Он опять засмеялся, я помню.
— Рад знакомству, — сказал он.
— Интересно лишь, — сказал я: тоже, конечно, смеясь, — интересно лишь, смогу ли я ввести в сам роман какую-нибудь… в каком-нибудь разговоре… с кем-нибудь… реплику… подобную моей предыдущей.
— Да, интересно, конечно. Вообще, — сказал он, я помню, — вообще… подойти, в самом романе, к границе, отделяющей роман от — не-романа… влекущая, конечно, возможность.
— Мы ведь с вами и говорили недавно… если помните… о неких границах, о неких пределах… о выходе за эти пределы, о переходе этих границ… в связи с тем, другим романом, — сказал я.
— Помню… кажется, — так он ответил. — Впрочем… эту границу перейти вы, конечно, не сможете. Там, — он взмахнул рукою, как будто указывая куда-то, в неопределенную даль, — там… в вашем романе, следовательно… как и во всяком романе… там все будет, конечно, внутри… или ничего не будет, — сказал он.

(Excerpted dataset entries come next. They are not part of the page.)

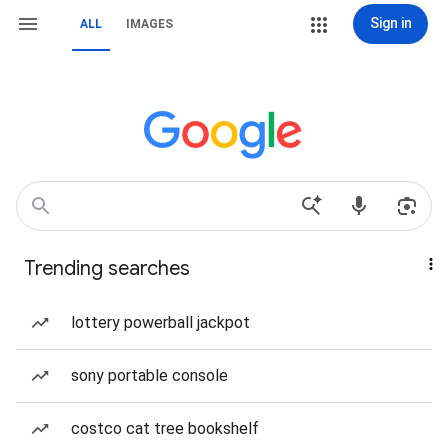
Sign in
ALL
IMAGES
Trending searches
lottery powerball jackpot
sony portable console
costco cat tree bookshelf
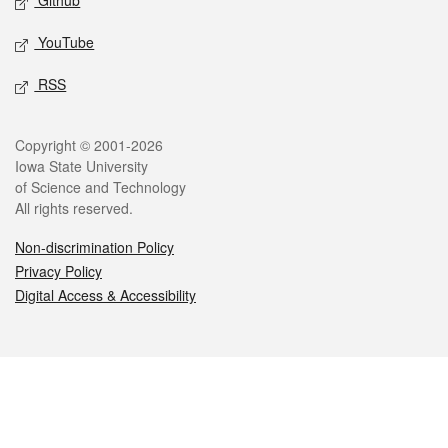
Github
YouTube
RSS
Legal
Copyright © 2001-2026
Iowa State University
of Science and Technology
All rights reserved.
Non-discrimination Policy
Privacy Policy
Digital Access & Accessibility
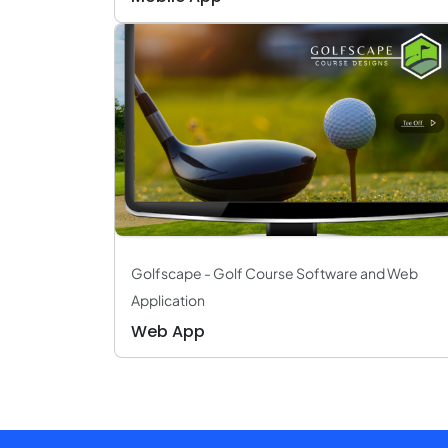
Golfscape - Golf Course Software and Web
Application
Web App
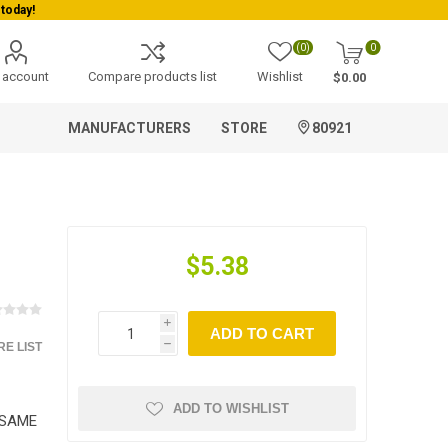
today!
(0)
0
 account
Compare products list
Wishlist
$0.00
MANUFACTURERS
STORE
80921
$5.38
i
ADD TO CART
E LIST
h
ADD TO WISHLIST
ESAME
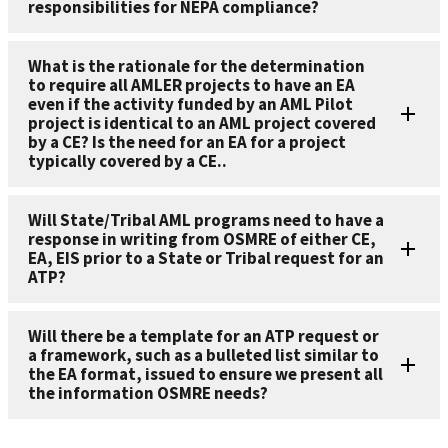
responsibilities for NEPA compliance?
What is the rationale for the determination
to require all AMLER projects to have an EA
even if the activity funded by an AML Pilot
project is identical to an AML project covered
by a CE? Is the need for an EA for a project
typically covered by a CE..
Will State/Tribal AML programs need to have a
response in writing from OSMRE of either CE,
EA, EIS prior to a State or Tribal request for an
ATP?
Will there be a template for an ATP request or
a framework, such as a bulleted list similar to
the EA format, issued to ensure we present all
the information OSMRE needs?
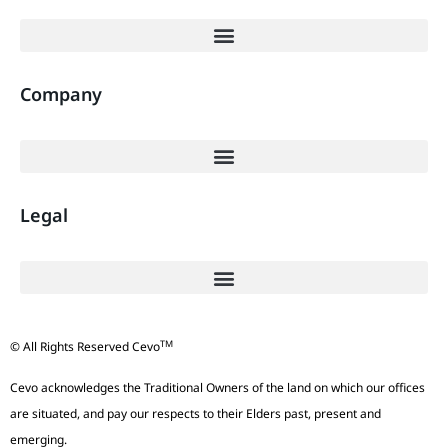
Company
Legal
TM
© All Rights Reserved Cevo
Cevo acknowledges the Traditional Owners of the land on which our offices
are situated, and pay our respects to their Elders past, present and
emerging.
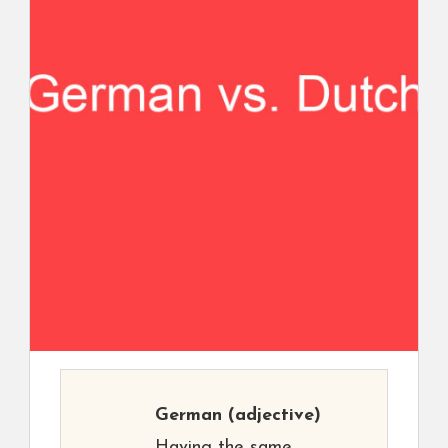
German
(adjective)
Having the same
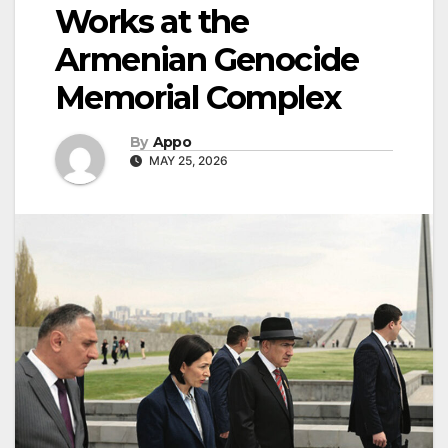
Works at the
Armenian Genocide
Memorial Complex
By
Appo
MAY 25, 2026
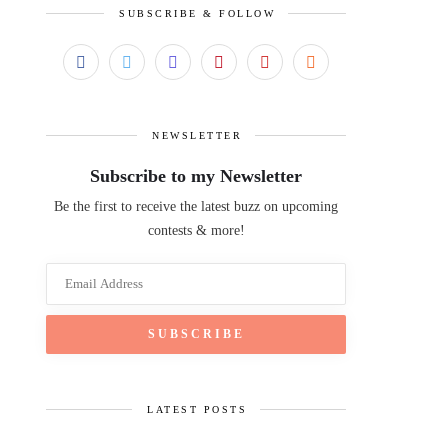
SUBSCRIBE & FOLLOW
NEWSLETTER
Subscribe to my Newsletter
Be the first to receive the latest buzz on upcoming
contests & more!
LATEST POSTS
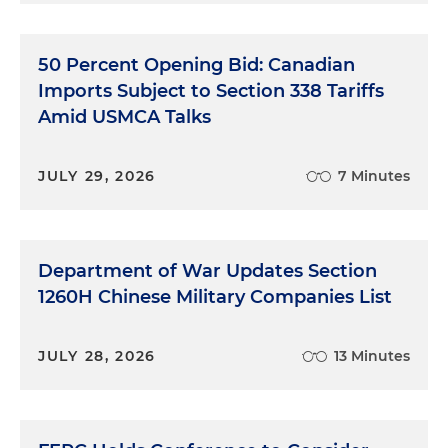
50 Percent Opening Bid: Canadian
Imports Subject to Section 338 Tariffs
Amid USMCA Talks
JULY 29, 2026
7 Minutes
Department of War Updates Section
1260H Chinese Military Companies List
JULY 28, 2026
13 Minutes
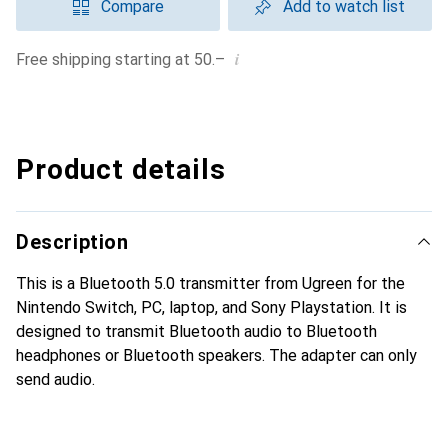
Compare
Add to watch list
i
Free shipping starting at 50.–
Product details
Description
This is a Bluetooth 5.0 transmitter from Ugreen for the
Nintendo Switch, PC, laptop, and Sony Playstation. It is
designed to transmit Bluetooth audio to Bluetooth
headphones or Bluetooth speakers. The adapter can only
send audio.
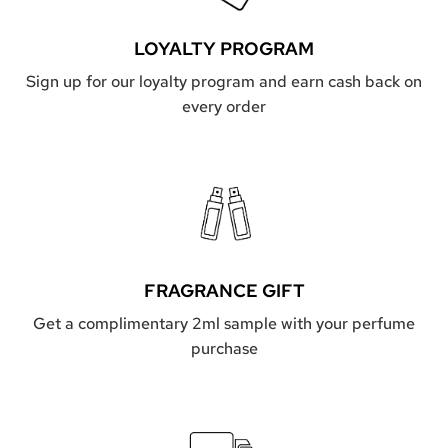
LOYALTY PROGRAM
Sign up for our loyalty program and earn cash back on
every order
FRAGRANCE GIFT
Get a complimentary 2ml sample with your perfume
purchase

И как бы то ни было, там — в жизни — говоря ли с Алексеем Ивановичем, простившись ли с ним, возвратившись домой — все снова и снова подходил я к неким границам — и переходил их, конечно, — с такой легкостью, какая теперь мне уже, наверное, недоступна.
В самом деле, еще и еще раз, в его присутствии и в разговоре с ним все, почти все, и даже самое важное для меня, казалось — оказывалось — отчасти — отчасти как будто случайным.
— С известной точки зрения все случайно, — сказал он мне как-то, еще в самом начале нашего с ним знакомства. — Кроме… самой этой точки зрения, конечно.